Gunmen cut off noses and ears of six Afghans to punish them for shaving beards

By James Palmer

Armed men stopped a bus outside Kabul and hacked off the ears and noses of six men on board as punishment for shaving off their beards.

The gunmen, presumed to be bandits, flagged the bus down and searched it on Monday at Tangi Abrishum on the road to the eastern city of Jalalabad in Afghanistan – the site where four journalists were ambushed and killed on 19 November.

The attackers ordered all men who had shaved their beards to get off the bus, then mutilated the six men, all Afghans, because they had defied the fallen Taliban militia's order to grow long beards, the Pakistan-based Afghan Islamic Press (AIP) said yesterday.

Afghans all over the country have queued up at barber shops to be shaved since Northern Alliance troops, backed by United States bombers, routed the Taliban from Kabul and other cities. But, as the militia flees, fears of guerrilla tactics and ambushes are becoming a reality. Stretches of road between cities have become lawless and dangerous.
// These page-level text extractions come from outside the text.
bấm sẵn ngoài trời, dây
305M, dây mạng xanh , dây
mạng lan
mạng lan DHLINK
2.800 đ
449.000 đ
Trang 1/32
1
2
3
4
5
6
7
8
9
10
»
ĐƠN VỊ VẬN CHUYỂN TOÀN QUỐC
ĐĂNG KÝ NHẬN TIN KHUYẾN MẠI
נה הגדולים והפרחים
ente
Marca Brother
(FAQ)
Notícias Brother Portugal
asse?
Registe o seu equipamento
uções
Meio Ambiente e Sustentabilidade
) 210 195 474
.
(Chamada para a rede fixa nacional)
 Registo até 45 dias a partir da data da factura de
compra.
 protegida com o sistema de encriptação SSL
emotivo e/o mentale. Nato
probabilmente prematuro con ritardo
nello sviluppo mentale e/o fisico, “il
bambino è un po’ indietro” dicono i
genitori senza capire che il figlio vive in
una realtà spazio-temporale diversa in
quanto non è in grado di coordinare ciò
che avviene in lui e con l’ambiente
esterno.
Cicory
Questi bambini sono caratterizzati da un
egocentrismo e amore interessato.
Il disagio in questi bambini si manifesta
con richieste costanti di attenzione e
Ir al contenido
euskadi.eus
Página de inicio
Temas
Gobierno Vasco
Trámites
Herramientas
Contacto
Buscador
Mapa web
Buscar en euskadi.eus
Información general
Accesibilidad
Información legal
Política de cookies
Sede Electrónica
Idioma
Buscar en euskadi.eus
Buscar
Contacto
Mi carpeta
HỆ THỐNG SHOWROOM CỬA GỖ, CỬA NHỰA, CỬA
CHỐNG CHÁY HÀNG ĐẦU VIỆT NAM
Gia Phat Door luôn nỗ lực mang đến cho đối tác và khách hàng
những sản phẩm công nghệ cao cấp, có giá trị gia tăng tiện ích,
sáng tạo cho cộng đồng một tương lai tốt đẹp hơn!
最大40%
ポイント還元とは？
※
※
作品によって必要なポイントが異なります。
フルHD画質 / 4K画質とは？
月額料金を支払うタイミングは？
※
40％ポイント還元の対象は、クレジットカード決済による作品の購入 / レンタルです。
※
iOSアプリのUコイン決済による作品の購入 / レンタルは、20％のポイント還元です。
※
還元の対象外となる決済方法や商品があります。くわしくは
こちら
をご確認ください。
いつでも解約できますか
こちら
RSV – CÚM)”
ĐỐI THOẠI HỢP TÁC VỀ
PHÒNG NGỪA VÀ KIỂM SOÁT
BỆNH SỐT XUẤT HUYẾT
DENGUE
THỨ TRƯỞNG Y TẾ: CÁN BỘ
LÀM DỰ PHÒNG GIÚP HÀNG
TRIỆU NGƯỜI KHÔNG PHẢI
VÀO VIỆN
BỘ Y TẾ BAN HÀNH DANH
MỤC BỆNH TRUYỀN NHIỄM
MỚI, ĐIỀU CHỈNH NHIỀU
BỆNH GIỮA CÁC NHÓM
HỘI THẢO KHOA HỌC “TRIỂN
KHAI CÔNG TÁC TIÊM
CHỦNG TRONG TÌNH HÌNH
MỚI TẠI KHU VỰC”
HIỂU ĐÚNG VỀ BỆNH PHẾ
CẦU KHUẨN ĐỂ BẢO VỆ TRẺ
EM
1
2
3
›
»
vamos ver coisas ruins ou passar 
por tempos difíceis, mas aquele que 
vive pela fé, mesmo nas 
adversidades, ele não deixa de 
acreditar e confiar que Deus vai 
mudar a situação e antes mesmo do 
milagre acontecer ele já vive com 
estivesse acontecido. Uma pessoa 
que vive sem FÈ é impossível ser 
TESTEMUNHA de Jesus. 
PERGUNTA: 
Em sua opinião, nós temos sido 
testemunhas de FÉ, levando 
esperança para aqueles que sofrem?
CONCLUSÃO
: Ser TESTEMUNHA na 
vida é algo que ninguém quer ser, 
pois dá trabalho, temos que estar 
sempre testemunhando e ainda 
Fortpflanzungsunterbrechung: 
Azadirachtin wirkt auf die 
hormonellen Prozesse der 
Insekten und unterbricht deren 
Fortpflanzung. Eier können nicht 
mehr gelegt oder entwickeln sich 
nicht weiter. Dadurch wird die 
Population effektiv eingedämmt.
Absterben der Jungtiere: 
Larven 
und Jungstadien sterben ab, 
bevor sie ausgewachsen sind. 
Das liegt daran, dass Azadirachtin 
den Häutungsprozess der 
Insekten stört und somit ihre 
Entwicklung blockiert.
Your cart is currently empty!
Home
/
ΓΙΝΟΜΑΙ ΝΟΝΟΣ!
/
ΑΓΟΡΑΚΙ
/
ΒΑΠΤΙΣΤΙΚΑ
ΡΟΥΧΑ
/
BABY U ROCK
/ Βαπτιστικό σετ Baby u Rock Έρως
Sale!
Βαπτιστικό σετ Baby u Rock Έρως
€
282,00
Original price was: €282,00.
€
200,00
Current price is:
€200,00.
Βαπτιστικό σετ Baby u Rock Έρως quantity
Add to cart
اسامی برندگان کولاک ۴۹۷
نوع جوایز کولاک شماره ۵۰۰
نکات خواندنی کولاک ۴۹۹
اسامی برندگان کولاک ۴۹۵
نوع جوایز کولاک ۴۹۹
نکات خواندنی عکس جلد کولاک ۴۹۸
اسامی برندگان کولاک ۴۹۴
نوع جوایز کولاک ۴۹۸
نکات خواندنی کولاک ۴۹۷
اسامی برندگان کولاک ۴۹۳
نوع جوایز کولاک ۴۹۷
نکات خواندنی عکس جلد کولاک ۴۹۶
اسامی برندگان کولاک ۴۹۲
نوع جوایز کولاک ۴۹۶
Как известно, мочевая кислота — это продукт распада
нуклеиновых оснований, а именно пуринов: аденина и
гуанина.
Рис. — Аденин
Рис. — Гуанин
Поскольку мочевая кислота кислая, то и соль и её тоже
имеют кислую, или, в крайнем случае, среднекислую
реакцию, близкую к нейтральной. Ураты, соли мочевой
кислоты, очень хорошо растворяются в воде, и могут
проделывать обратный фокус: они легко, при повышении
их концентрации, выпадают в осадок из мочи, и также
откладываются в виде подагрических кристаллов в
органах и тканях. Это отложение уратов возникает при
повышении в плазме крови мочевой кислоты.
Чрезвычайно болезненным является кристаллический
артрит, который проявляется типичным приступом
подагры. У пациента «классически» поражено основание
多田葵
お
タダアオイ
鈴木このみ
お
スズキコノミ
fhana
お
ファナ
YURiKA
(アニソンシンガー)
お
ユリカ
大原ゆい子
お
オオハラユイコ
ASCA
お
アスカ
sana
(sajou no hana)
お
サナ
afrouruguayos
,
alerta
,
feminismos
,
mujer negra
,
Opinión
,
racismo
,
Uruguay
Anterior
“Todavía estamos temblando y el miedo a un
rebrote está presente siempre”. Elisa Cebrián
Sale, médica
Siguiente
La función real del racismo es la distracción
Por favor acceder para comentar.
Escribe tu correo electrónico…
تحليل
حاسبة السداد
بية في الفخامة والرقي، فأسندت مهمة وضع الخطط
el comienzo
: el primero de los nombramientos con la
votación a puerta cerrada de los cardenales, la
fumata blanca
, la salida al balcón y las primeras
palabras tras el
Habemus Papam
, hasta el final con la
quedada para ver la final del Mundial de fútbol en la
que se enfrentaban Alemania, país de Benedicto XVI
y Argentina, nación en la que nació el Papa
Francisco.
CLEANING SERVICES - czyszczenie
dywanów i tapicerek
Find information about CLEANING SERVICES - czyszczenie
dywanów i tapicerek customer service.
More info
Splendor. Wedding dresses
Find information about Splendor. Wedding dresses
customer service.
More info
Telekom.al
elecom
AIP said several vehicles were looted in Tangi Abrishum, about 55 miles east of Kabul, on Sunday and Monday, and quoted drivers who had seen seven bodies in the area.

Aid agencies trying to transport supplies to starving Afghans have been badly hindered by bandits roaming the roads. However, the US Secretary of State, Colin Powell, said yesterday that the US was unlikely to contribute troops to keep the roads safe.

"The preference is to see if we can get a level of stability in the country so that the indigenous forces that are there – the Northern Alliance, the southern tribes – will provide the kind of zone security and get rid of bandits on the roads," he said.

If that failed, there would be pressure to bring in outside forces, he said. "But by no stretch of the imagination can you consider a large enough force that people are going to contribute to try to secure all of Afghanistan so that every road is safe. This is not a little place like Bosnia or Kosovo. We're talking Texas, and that would take an awful lot of troops, so that isn't going to happen."

Britain, Germany and France have offered troops to help secure peace in Afghanistan. Ninety special forces soldiers from Turkey, the only majority Muslim country in Nato, are ready to go.